The European Commission seeks to combat longstanding issues under the General Data Protection Regulation (GDPR) regarding cross-border cases with new proposed rules.
The GDPR Procedural Regulation, announced Tuesday, would not alter the GDPR but serve as a compliment to the landmark data privacy legislation, helping to establish clearer guidelines around the law’s “one-stop shop” mechanism. Under the one-stop shop, cross-border cases against companies are led by the relevant data protection authority (DPA) in the region in which the business is headquartered.
The mechanism has led to criticism and disagreement between EU DPAs, most notably regarding Ireland’s policing of Big Tech giants including Meta, Google, and Twitter.
“The proposal complements the GDPR by specifying detailed procedural rules for the cross-border enforcement system,” said the European Commission in a Q&A document. “The regulation will operate within the framework established by the GDPR.”
No changes would be made regarding roles in cross-border enforcement procedures under the regulation.
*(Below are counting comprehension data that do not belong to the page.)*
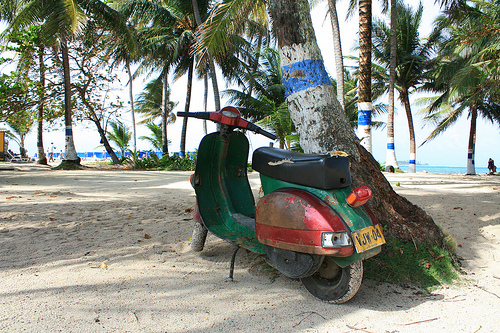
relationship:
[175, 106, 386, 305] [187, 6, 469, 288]
bike parked next to tree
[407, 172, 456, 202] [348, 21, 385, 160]
grass near tree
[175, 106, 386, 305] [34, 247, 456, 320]
bike on sand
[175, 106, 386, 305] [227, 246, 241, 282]
bike has center stand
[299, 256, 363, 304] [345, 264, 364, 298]
tire has dirt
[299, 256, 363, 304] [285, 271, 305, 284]
tire has edge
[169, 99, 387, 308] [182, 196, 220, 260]
bike has wheel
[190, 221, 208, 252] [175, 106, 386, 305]
tire of bike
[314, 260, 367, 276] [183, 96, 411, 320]
exhaust of scooter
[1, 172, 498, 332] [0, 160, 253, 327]
sand on beach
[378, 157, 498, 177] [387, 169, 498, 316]
water near sand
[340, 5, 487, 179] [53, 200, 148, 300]
trees in sand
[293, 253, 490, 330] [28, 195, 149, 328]
twigs in sand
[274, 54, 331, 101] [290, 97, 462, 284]
paint on tree trunk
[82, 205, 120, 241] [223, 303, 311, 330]
part on shade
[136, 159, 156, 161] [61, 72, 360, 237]
part of a grass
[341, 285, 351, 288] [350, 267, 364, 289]
part of a wheell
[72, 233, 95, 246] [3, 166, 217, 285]
part of a shade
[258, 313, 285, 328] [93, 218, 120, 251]
part of a shade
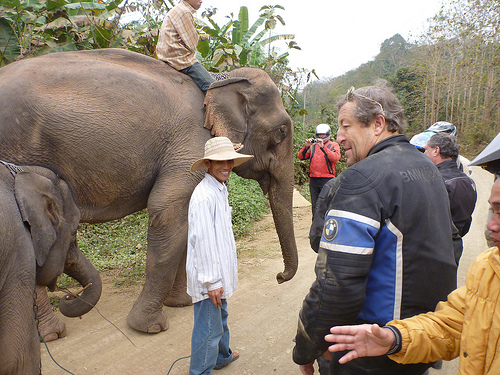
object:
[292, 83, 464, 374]
man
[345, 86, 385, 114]
glasses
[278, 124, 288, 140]
eye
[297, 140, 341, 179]
coat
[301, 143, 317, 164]
stripe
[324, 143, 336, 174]
stripe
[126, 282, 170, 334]
foot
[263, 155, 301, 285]
elephant trunk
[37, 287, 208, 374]
ground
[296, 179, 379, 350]
arm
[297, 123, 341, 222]
man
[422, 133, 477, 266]
man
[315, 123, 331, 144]
helmet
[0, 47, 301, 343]
elephant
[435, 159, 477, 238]
jacket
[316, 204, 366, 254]
part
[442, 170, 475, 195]
part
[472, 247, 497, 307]
part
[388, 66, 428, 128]
tree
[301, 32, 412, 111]
hill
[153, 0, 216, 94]
man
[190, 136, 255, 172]
hat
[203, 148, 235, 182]
head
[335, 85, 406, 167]
head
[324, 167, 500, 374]
man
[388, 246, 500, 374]
coat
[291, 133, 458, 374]
coat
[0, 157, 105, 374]
elephant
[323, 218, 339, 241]
logo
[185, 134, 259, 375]
man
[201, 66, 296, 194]
head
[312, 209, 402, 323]
design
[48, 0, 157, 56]
leaves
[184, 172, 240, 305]
shirt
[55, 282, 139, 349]
twig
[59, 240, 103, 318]
trunk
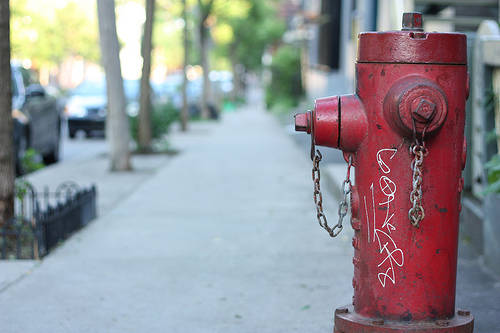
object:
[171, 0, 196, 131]
tree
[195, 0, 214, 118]
tree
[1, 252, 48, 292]
crack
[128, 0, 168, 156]
tree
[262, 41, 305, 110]
bush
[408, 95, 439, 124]
bolt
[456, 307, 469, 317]
bolt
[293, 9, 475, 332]
fire hydrant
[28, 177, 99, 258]
fence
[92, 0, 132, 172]
tree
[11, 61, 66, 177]
car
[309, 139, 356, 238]
chain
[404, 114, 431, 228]
chain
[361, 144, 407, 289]
graffiti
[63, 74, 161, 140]
car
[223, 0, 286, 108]
tree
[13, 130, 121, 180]
parking space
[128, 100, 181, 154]
bush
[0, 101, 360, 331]
sidewalk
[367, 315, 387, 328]
bolt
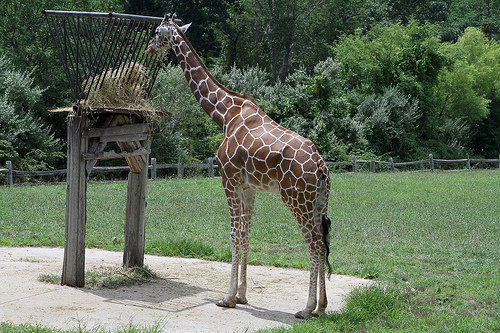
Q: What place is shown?
A: It is a meadow.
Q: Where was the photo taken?
A: It was taken at the meadow.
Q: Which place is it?
A: It is a meadow.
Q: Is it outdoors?
A: Yes, it is outdoors.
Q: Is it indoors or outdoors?
A: It is outdoors.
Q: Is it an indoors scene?
A: No, it is outdoors.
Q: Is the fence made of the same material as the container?
A: No, the fence is made of wood and the container is made of metal.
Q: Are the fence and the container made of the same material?
A: No, the fence is made of wood and the container is made of metal.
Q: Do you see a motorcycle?
A: No, there are no motorcycles.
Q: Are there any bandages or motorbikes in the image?
A: No, there are no motorbikes or bandages.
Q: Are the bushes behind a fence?
A: Yes, the bushes are behind a fence.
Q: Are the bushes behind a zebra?
A: No, the bushes are behind a fence.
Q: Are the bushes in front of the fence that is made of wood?
A: No, the bushes are behind the fence.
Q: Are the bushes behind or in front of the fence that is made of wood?
A: The bushes are behind the fence.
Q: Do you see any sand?
A: Yes, there is sand.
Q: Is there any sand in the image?
A: Yes, there is sand.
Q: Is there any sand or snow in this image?
A: Yes, there is sand.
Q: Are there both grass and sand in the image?
A: Yes, there are both sand and grass.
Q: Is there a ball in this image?
A: No, there are no balls.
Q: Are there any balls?
A: No, there are no balls.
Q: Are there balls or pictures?
A: No, there are no balls or pictures.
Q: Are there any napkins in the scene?
A: No, there are no napkins.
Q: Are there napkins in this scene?
A: No, there are no napkins.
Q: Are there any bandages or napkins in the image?
A: No, there are no napkins or bandages.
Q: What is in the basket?
A: The hay is in the basket.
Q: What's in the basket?
A: The hay is in the basket.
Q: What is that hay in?
A: The hay is in the basket.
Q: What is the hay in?
A: The hay is in the basket.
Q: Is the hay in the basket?
A: Yes, the hay is in the basket.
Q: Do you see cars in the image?
A: No, there are no cars.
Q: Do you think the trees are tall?
A: Yes, the trees are tall.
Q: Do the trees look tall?
A: Yes, the trees are tall.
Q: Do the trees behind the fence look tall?
A: Yes, the trees are tall.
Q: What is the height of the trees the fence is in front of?
A: The trees are tall.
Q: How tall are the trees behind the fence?
A: The trees are tall.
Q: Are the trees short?
A: No, the trees are tall.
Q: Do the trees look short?
A: No, the trees are tall.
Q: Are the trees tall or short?
A: The trees are tall.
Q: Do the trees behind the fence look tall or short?
A: The trees are tall.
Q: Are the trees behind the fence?
A: Yes, the trees are behind the fence.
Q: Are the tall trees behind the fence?
A: Yes, the trees are behind the fence.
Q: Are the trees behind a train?
A: No, the trees are behind the fence.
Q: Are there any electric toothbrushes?
A: No, there are no electric toothbrushes.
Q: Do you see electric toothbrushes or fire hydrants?
A: No, there are no electric toothbrushes or fire hydrants.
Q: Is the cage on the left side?
A: Yes, the cage is on the left of the image.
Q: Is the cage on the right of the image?
A: No, the cage is on the left of the image.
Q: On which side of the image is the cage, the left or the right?
A: The cage is on the left of the image.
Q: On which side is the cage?
A: The cage is on the left of the image.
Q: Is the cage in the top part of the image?
A: Yes, the cage is in the top of the image.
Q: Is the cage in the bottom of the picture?
A: No, the cage is in the top of the image.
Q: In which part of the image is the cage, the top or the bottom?
A: The cage is in the top of the image.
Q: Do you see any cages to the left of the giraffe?
A: Yes, there is a cage to the left of the giraffe.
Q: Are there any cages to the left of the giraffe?
A: Yes, there is a cage to the left of the giraffe.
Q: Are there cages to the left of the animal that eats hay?
A: Yes, there is a cage to the left of the giraffe.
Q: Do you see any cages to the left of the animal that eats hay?
A: Yes, there is a cage to the left of the giraffe.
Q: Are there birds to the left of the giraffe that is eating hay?
A: No, there is a cage to the left of the giraffe.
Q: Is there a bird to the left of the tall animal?
A: No, there is a cage to the left of the giraffe.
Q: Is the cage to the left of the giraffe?
A: Yes, the cage is to the left of the giraffe.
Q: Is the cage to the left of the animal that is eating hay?
A: Yes, the cage is to the left of the giraffe.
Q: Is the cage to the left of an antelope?
A: No, the cage is to the left of the giraffe.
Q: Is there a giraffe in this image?
A: Yes, there is a giraffe.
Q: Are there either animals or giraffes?
A: Yes, there is a giraffe.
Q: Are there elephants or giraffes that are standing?
A: Yes, the giraffe is standing.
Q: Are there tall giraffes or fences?
A: Yes, there is a tall giraffe.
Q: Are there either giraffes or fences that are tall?
A: Yes, the giraffe is tall.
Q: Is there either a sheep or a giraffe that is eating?
A: Yes, the giraffe is eating.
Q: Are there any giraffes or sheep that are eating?
A: Yes, the giraffe is eating.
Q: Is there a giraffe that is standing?
A: Yes, there is a giraffe that is standing.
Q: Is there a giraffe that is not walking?
A: Yes, there is a giraffe that is standing.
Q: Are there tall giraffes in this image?
A: Yes, there is a tall giraffe.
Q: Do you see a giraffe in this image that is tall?
A: Yes, there is a giraffe that is tall.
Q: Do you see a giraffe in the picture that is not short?
A: Yes, there is a tall giraffe.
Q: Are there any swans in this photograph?
A: No, there are no swans.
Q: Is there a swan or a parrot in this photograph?
A: No, there are no swans or parrots.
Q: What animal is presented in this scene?
A: The animal is a giraffe.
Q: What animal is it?
A: The animal is a giraffe.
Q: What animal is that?
A: That is a giraffe.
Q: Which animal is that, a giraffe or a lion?
A: That is a giraffe.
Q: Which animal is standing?
A: The animal is a giraffe.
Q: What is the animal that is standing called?
A: The animal is a giraffe.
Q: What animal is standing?
A: The animal is a giraffe.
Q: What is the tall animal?
A: The animal is a giraffe.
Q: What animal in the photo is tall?
A: The animal is a giraffe.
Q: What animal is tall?
A: The animal is a giraffe.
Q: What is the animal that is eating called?
A: The animal is a giraffe.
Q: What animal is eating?
A: The animal is a giraffe.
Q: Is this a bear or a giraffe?
A: This is a giraffe.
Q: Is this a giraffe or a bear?
A: This is a giraffe.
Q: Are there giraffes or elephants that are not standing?
A: No, there is a giraffe but it is standing.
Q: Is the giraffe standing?
A: Yes, the giraffe is standing.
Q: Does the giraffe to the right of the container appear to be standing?
A: Yes, the giraffe is standing.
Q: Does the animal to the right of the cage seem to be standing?
A: Yes, the giraffe is standing.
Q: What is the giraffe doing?
A: The giraffe is standing.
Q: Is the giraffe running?
A: No, the giraffe is standing.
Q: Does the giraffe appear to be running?
A: No, the giraffe is standing.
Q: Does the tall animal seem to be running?
A: No, the giraffe is standing.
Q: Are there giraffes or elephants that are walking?
A: No, there is a giraffe but it is standing.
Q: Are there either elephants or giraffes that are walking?
A: No, there is a giraffe but it is standing.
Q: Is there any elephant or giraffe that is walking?
A: No, there is a giraffe but it is standing.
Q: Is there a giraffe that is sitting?
A: No, there is a giraffe but it is standing.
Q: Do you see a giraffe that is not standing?
A: No, there is a giraffe but it is standing.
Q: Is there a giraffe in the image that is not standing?
A: No, there is a giraffe but it is standing.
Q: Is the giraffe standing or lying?
A: The giraffe is standing.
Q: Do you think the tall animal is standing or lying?
A: The giraffe is standing.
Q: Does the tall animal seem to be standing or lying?
A: The giraffe is standing.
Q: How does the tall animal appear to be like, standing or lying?
A: The giraffe is standing.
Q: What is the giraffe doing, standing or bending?
A: The giraffe is standing.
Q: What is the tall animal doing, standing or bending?
A: The giraffe is standing.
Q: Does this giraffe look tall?
A: Yes, the giraffe is tall.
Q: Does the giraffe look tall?
A: Yes, the giraffe is tall.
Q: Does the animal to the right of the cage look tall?
A: Yes, the giraffe is tall.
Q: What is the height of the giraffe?
A: The giraffe is tall.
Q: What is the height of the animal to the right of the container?
A: The giraffe is tall.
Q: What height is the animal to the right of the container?
A: The giraffe is tall.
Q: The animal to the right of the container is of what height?
A: The giraffe is tall.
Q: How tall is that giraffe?
A: The giraffe is tall.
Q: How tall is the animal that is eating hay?
A: The giraffe is tall.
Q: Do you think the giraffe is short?
A: No, the giraffe is tall.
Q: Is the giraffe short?
A: No, the giraffe is tall.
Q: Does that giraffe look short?
A: No, the giraffe is tall.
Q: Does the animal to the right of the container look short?
A: No, the giraffe is tall.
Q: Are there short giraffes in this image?
A: No, there is a giraffe but it is tall.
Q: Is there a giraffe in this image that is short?
A: No, there is a giraffe but it is tall.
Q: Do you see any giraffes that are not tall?
A: No, there is a giraffe but it is tall.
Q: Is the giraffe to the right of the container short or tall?
A: The giraffe is tall.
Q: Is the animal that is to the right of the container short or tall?
A: The giraffe is tall.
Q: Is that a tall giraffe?
A: Yes, that is a tall giraffe.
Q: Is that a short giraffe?
A: No, that is a tall giraffe.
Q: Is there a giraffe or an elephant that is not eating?
A: No, there is a giraffe but it is eating.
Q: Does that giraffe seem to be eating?
A: Yes, the giraffe is eating.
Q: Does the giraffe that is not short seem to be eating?
A: Yes, the giraffe is eating.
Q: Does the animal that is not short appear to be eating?
A: Yes, the giraffe is eating.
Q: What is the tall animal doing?
A: The giraffe is eating.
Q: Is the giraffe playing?
A: No, the giraffe is eating.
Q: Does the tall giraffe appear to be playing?
A: No, the giraffe is eating.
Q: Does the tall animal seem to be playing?
A: No, the giraffe is eating.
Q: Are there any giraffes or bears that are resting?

Rather, the proposal would add additional steps in such cases in an effort to “facilitate early consensus-building and to reduce disagreements later in the process,” the European Commission said.
“Early in an investigation, the lead DPA must send a ‘summary of key issues’ to their counterparts concerned in the EU,” explained the commission. “This summary identifies the main elements subject to investigation and the lead DPA’s views on the case. This will ensure that the DPAs concerned have all the necessary information to provide their views on the case at an early stage.
“Should a DPA disagree with the lead DPA’s assessment, this authority can request a joint operation or mutual assistance mechanism, as provided by the GDPR. Should the DPAs still disagree on the scope of a complaint-based case, the proposal empowers the European Data Protection Board (EDPB) to adopt an urgent binding resolution to resolve such disagreement early in the process.”
The proposal would also clarify complainants’ rights in cross-border cases and the rights of companies under investigation to hear and respond to a DPA’s preliminary findings against them.
During an event in May marking five years since the GDPR entered force, EU officials first teased the proposal, saying it came in response to an EDPB “wish list” about how cooperation among DPAs and enforcement could be improved.
“It is clear that enforcement of GDPR works, but the procedures in cross-border cases can be still improved,” said European Commissioner for Justice Didier Reynders in the commission’s release. “[W]e have come forward with this proposal to show that we can do better to have quicker and more efficient handling of cases.”